◆ DIRECTIONS: Where does the string "team" occur in the records? Copy each line that holds it.

DATA FOR THIS TASK START

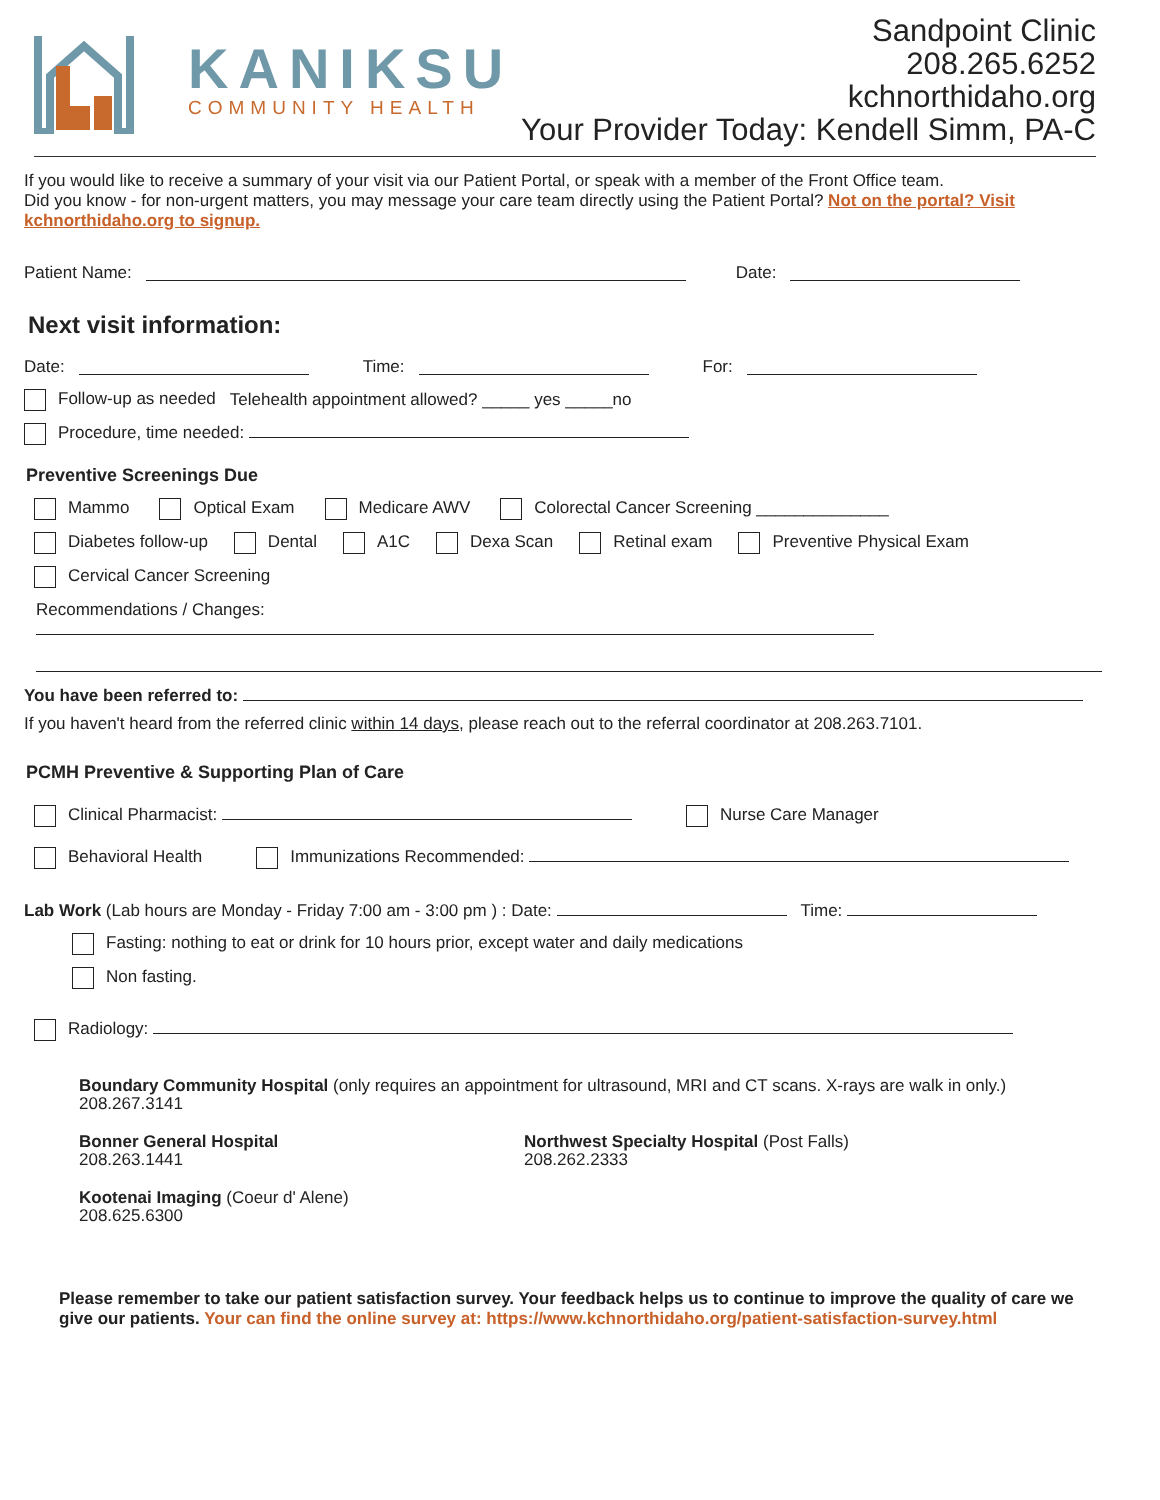KANIKSU
COMMUNITY HEALTH
Sandpoint Clinic
208.265.6252
kchnorthidaho.org
Your Provider Today: Kendell Simm, PA-C
If you would like to receive a summary of your visit via our Patient Portal, or speak with a member of the Front Office team.
Did you know - for non-urgent matters, you may message your care team directly using the Patient Portal? Not on the portal? Visit kchnorthidaho.org to signup.
Patient Name: Date:
Next visit information:
Date: Time: For:
Follow-up as needed Telehealth appointment allowed? _____ yes _____no
Procedure, time needed:
Preventive Screenings Due
Mammo Optical Exam Medicare AWV Colorectal Cancer Screening ______________
Diabetes follow-up Dental A1C Dexa Scan Retinal exam Preventive Physical Exam
Cervical Cancer Screening
Recommendations / Changes:
You have been referred to:
If you haven't heard from the referred clinic within 14 days, please reach out to the referral coordinator at 208.263.7101.
PCMH Preventive & Supporting Plan of Care
Clinical Pharmacist: Nurse Care Manager
Behavioral Health Immunizations Recommended:
Lab Work (Lab hours are Monday - Friday 7:00 am - 3:00 pm ) : Date: Time:
Fasting: nothing to eat or drink for 10 hours prior, except water and daily medications
Non fasting.
Radiology:
Boundary Community Hospital (only requires an appointment for ultrasound, MRI and CT scans. X-rays are walk in only.)
208.267.3141
Bonner General Hospital
208.263.1441
Northwest Specialty Hospital (Post Falls)
208.262.2333
Kootenai Imaging (Coeur d' Alene)
208.625.6300
Please remember to take our patient satisfaction survey. Your feedback helps us to continue to improve the quality of care we give our patients. Your can find the online survey at: https://www.kchnorthidaho.org/patient-satisfaction-survey.html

DATA FOR THIS TASK END

◆ SOLUTION FOR THIS TASK:
If you would like to receive a summary of your visit via our Patient Portal, or speak with a member of the Front Office team.
Did you know - for non-urgent matters, you may message your care team directly using the Patient Portal? Not on the portal? Visit kchnorthidaho.org to signup.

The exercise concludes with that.